Can you reproduce word for word the lines of the data below, from the line with "Base case: dp[0)[0)" to the line with "Programming Assignment 2", including both of those lines?

■ **INPUT MATERIAL**:

[Start of Attachment]

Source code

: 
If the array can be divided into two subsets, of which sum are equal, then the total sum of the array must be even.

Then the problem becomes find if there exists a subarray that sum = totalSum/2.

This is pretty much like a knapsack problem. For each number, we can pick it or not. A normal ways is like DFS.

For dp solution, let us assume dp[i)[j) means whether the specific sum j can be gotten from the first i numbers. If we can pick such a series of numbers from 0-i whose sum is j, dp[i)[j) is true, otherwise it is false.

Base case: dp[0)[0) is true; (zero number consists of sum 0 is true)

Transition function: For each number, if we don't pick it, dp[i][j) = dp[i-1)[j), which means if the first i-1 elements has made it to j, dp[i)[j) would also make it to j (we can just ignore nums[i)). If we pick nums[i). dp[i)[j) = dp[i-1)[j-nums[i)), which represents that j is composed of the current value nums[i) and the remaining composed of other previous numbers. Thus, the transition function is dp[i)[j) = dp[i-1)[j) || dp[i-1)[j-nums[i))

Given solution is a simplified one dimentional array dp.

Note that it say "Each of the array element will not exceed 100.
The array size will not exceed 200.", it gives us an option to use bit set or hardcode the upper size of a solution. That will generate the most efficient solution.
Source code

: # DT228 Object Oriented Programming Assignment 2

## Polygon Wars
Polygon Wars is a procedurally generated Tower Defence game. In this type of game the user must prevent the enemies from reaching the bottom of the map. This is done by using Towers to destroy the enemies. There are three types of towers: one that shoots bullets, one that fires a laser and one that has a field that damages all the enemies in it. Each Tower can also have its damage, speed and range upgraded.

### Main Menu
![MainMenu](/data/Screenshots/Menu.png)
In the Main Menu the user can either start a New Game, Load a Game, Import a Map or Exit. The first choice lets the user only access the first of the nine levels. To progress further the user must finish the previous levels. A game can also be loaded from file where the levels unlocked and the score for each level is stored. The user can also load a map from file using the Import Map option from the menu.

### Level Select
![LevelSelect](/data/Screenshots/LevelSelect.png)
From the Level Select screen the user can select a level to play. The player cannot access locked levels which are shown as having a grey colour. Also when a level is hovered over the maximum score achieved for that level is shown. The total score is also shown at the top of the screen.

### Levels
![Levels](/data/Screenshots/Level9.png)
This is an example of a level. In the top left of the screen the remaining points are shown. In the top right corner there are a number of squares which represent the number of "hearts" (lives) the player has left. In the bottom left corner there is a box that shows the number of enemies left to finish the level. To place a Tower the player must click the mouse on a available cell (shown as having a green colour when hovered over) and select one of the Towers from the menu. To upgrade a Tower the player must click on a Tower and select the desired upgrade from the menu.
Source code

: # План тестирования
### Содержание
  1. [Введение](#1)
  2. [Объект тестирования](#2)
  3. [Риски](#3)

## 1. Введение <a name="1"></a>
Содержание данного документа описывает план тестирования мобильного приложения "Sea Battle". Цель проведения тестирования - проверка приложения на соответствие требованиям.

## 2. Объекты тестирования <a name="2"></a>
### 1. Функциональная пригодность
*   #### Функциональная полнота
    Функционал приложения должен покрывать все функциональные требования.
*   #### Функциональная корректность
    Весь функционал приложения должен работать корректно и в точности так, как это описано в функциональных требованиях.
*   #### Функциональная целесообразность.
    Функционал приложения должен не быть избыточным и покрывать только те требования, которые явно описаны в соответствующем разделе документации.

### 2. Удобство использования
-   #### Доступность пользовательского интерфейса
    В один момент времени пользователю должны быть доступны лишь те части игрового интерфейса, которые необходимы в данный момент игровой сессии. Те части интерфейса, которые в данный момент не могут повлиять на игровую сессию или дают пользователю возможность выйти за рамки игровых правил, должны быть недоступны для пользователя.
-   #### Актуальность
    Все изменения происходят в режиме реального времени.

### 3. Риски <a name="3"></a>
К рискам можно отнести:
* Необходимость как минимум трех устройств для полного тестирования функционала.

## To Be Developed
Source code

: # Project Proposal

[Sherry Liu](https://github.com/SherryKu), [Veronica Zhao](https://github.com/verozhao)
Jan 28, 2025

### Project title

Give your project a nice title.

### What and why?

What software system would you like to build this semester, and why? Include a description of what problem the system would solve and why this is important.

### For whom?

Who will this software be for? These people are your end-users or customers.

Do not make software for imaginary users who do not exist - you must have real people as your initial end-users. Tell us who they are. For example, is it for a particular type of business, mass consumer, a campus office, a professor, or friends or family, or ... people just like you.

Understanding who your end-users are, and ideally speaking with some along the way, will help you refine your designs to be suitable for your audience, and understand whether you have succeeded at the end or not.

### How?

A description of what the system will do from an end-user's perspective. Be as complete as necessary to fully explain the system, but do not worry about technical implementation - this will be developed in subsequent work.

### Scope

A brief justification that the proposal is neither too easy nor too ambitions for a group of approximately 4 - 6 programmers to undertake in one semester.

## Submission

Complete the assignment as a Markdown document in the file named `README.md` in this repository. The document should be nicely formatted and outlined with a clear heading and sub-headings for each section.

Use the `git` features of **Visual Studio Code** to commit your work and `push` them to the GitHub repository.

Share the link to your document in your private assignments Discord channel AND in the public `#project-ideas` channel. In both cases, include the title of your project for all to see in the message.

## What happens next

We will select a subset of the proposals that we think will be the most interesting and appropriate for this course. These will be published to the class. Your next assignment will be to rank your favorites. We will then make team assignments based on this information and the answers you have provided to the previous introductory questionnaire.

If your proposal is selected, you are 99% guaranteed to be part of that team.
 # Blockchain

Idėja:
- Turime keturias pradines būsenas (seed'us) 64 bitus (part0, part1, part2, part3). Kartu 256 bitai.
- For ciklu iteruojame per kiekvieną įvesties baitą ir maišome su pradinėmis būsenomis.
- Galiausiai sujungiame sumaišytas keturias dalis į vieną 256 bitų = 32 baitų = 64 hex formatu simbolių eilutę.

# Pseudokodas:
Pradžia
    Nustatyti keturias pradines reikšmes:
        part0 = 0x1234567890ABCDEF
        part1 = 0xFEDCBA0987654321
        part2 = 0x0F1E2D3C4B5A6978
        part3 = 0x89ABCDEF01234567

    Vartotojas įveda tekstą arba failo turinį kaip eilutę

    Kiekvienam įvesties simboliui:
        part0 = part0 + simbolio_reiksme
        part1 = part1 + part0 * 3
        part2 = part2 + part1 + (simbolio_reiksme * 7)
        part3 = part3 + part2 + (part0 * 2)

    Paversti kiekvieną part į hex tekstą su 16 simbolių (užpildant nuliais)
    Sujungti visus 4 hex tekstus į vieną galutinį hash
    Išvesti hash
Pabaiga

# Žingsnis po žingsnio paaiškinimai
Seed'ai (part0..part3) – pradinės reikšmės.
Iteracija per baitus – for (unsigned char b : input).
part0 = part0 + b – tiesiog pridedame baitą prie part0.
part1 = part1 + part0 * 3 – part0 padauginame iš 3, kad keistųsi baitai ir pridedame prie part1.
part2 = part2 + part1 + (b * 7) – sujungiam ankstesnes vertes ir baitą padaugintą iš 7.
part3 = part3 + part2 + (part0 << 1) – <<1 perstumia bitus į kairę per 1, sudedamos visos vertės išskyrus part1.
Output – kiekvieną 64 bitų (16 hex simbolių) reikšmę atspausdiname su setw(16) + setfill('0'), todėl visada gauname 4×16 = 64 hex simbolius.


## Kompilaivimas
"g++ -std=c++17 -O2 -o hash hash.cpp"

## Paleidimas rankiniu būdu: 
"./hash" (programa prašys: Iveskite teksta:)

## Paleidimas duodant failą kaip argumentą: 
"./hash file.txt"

[End of Attachment]

■ **RESULT OF THIS EXERCISE**:
Base case: dp[0)[0) is true; (zero number consists of sum 0 is true)

Transition function: For each number, if we don't pick it, dp[i][j) = dp[i-1)[j), which means if the first i-1 elements has made it to j, dp[i)[j) would also make it to j (we can just ignore nums[i)). If we pick nums[i). dp[i)[j) = dp[i-1)[j-nums[i)), which represents that j is composed of the current value nums[i) and the remaining composed of other previous numbers. Thus, the transition function is dp[i)[j) = dp[i-1)[j) || dp[i-1)[j-nums[i))

Given solution is a simplified one dimentional array dp.

Note that it say "Each of the array element will not exceed 100.
The array size will not exceed 200.", it gives us an option to use bit set or hardcode the upper size of a solution. That will generate the most efficient solution.
Source code

: # DT228 Object Oriented Programming Assignment 2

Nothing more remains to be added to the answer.